Blinking, I stare at him. “That’s not what—”
“You must be mistaking me for someone who cares,” Yuka interrupts. “All I know is that there are five hundred people waiting for a show to start and instead of preparing for it I am searching the building for my missing model.”
A wave of guilt rushes through me.
“I’m sorry,” I say meekly. “And … I just want to say thank you. For … letting me be part of this …” I glance at Nick. “Special event. With you. Now.”
I can’t say any more than that without giving it all away.
“You were free,” Yuka says bluntly. “I’d rather spend my money on things I can rely on working properly.”
Then she turns rigidly towards the stairs.
“I expect you to be downstairs and in position in forty-five seconds, Harriet,” she says over her shoulder. “There will not be a next time.”
Then she turns the light off over our heads with a click and disappears down the stairs.
Just for old times’ sake, I guess.
There’s a silence while Nick and I stand in the dark.
There will not be a next time.
“Nick,” I manage finally into the darkness. “You didn’t need to do that. Lie for me, I mean.”
“I didn’t,” he says simply. “Who do you think wrote the sign on the door downstairs in the first place?”
Then with a small smile Nick disappears down the dark stairs too.
Leaving me: transparent like crystal behind him.
K, it’s time for me to focus.
Because I’ve done a fair few fashion shows, and so far they have consisted of: walk, walk, walk, walk, make a mistake, get yelled at, regret ever trying to model in the first place.
This time, I’m committed to performing flawlessly.
Partly because this is by far the most impor
tant fashion job I’ve ever done. Partly because humans have been upright and bipedal for 3.7 million years so it’s really not that much to ask of me.
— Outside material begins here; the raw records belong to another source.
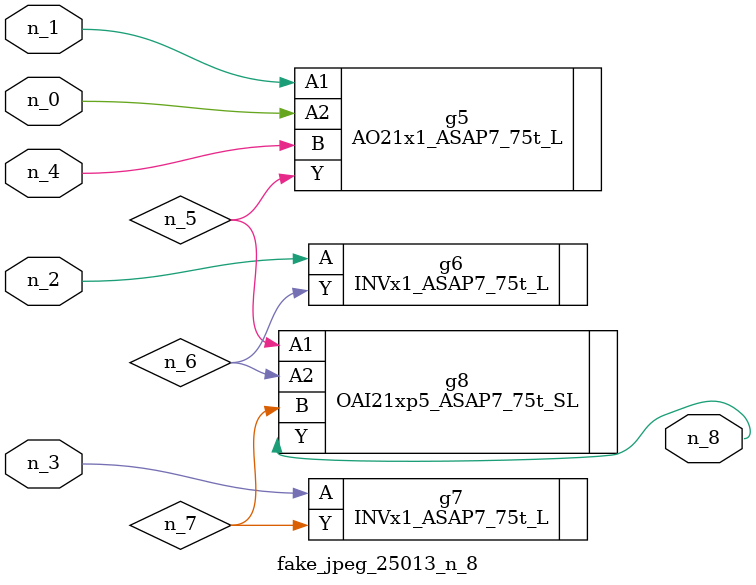
<source format=v>
module fake_jpeg_25013_n_8 (n_3, n_2, n_1, n_0, n_4, n_8);

input n_3;
input n_2;
input n_1;
input n_0;
input n_4;

output n_8;

wire n_6;
wire n_5;
wire n_7;

AO21x1_ASAP7_75t_L g5 ( 
.A1(n_1),
.A2(n_0),
.B(n_4),
.Y(n_5)
);

INVx1_ASAP7_75t_L g6 ( 
.A(n_2),
.Y(n_6)
);

INVx1_ASAP7_75t_L g7 ( 
.A(n_3),
.Y(n_7)
);

OAI21xp5_ASAP7_75t_SL g8 ( 
.A1(n_5),
.A2(n_6),
.B(n_7),
.Y(n_8)
);


endmodule
</source>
But mainly because there are only so many ways you can screw up walking and I’ve already done them all.
As for everything else …
I think we can wait a little while longer.
As calmly as possible, I make my way back into the main room.
Then I blink at the shift in atmosphere.
Just fifteen minutes ago, the room was full of noise and chaos and mess: of hairdryers, make-up, hairbrushes, rollers: models chatting, stylists yelling, Poppy and Shola complaining loudly about their agents in the corner.
But now it’s totally silent.
The tables have all been moved and tidied, and there’s a line of models queued against the side of the room. All bright, all beautiful; all sparkling and excited.
And all behaving – I have to say it – perfectly.
“Harriet!” Fleur hisses across the room, pointing frantically to the space in front of her. “She’s coming! Quickly! Get in!”
As fast as possible, I skip over to my position.
“Do we have no shoes?” I whisper, suddenly realising that every single model in the room is barefoot.
“Not for this one,” Fleur says with a wry grin. “Although knowing Yuka it may be because this show is going to include walking across burning coals.”
Oh, thank sugar cookies.
My chances of falling over just decreased by five thousand per cent. I’d happily take third-degree burns over wearing high heels any day.
Poppy glares at me icily from four girls in front, and I smile winningly back.
“If we’re all here now,” a hard voice says as the front door swings open, “I’d like your full attention.”
We turn obediently to the front.
Yuka’s standing in the doorway. She’s now wearing hot pink lipstick, but she still looks tired and pale: fragile and brittle under the thick make-up.
“This show is momentous,” she says as I feel another pang of sadness. “It will be the pinnacle of a career that has spanned thirty years and changed the fashion industry as we know it.”
From anyone else, this would sound incredibly arrogant: even slightly delusional.